Joana não se lembrou da bandeja do sanduíche, do guardanapo que retirou da bandeja e limpou a boca de todos, da batata frita que teimava em encostar na bandeja, do copo do sundae e principalmente daquela colher que o atendente lhe entregou junto com o sorvete e que inocentemente foi direto à boca.

Também se esqueceu que Joãozinho, ao chegar em casa emburrado, não aceitou retirar a roupa que havia encostado na cadeira do centro comercial, na mesa e no banco do ônibus e ficou sentado no sofá até a noite quando toda a família se reunião para assistir a novela.

Ela se esqueceu dos riscos ocultos que a falsa segurança nos dá.
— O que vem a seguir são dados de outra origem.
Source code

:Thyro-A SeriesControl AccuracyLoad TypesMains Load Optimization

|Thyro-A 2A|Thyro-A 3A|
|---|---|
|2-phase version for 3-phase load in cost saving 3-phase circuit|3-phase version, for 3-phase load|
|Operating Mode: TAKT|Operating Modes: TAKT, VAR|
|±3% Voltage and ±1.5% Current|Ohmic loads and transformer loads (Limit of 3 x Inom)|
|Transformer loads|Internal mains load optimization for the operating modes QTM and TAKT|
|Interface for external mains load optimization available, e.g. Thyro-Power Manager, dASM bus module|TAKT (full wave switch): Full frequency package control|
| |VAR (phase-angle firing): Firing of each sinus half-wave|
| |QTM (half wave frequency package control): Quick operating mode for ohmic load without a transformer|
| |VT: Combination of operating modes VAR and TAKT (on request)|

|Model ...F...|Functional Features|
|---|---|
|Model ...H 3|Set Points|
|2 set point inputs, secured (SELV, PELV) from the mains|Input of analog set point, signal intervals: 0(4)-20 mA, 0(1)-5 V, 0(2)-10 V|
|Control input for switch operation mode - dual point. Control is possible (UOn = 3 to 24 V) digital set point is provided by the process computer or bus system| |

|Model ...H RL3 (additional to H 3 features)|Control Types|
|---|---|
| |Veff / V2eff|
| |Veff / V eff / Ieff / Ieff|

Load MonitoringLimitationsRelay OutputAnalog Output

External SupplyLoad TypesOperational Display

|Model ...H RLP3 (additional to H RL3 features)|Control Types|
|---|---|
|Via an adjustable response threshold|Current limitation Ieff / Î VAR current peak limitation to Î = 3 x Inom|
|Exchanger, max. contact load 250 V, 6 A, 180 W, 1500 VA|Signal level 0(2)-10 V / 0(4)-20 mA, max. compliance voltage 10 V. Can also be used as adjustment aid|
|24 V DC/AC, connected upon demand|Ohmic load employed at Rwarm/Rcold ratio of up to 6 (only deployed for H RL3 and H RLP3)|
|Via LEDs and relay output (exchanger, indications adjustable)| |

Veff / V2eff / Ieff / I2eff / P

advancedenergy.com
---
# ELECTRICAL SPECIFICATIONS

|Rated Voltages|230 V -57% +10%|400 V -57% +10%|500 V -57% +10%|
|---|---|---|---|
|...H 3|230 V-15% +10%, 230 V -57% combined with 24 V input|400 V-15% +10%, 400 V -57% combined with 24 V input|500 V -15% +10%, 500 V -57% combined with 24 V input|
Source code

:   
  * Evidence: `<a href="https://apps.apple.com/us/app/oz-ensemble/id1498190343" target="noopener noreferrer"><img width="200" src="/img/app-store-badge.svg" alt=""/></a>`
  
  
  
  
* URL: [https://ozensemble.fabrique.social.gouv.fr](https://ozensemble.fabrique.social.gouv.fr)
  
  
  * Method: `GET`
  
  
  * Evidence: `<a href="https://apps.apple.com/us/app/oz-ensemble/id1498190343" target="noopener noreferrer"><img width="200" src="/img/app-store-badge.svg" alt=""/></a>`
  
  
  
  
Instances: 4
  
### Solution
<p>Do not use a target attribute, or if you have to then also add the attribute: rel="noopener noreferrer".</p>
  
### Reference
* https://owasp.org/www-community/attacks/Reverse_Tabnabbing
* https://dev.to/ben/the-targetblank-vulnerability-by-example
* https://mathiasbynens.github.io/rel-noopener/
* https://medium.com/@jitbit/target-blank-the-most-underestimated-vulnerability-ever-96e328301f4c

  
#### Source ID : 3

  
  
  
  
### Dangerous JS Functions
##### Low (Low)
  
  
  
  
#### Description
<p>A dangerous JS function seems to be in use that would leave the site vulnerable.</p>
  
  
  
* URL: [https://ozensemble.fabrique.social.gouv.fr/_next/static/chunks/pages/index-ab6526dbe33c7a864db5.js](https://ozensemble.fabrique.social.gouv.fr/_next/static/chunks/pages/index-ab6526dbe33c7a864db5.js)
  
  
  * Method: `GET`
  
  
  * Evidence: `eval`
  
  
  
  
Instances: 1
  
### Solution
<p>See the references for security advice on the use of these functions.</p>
Seja na rua, no supermercado, no ônibus, na lanchonete, no restaurante, na padaria ou em qualquer outro lugar, é preciso estar atento e não pensar que estamos protegidos da COVID-19 por usarmos máscara e álcool em gel.

A vida é uma caixinha de surpresas e prega peças que na maioria das vezes acontece quando a segurança nos ilude.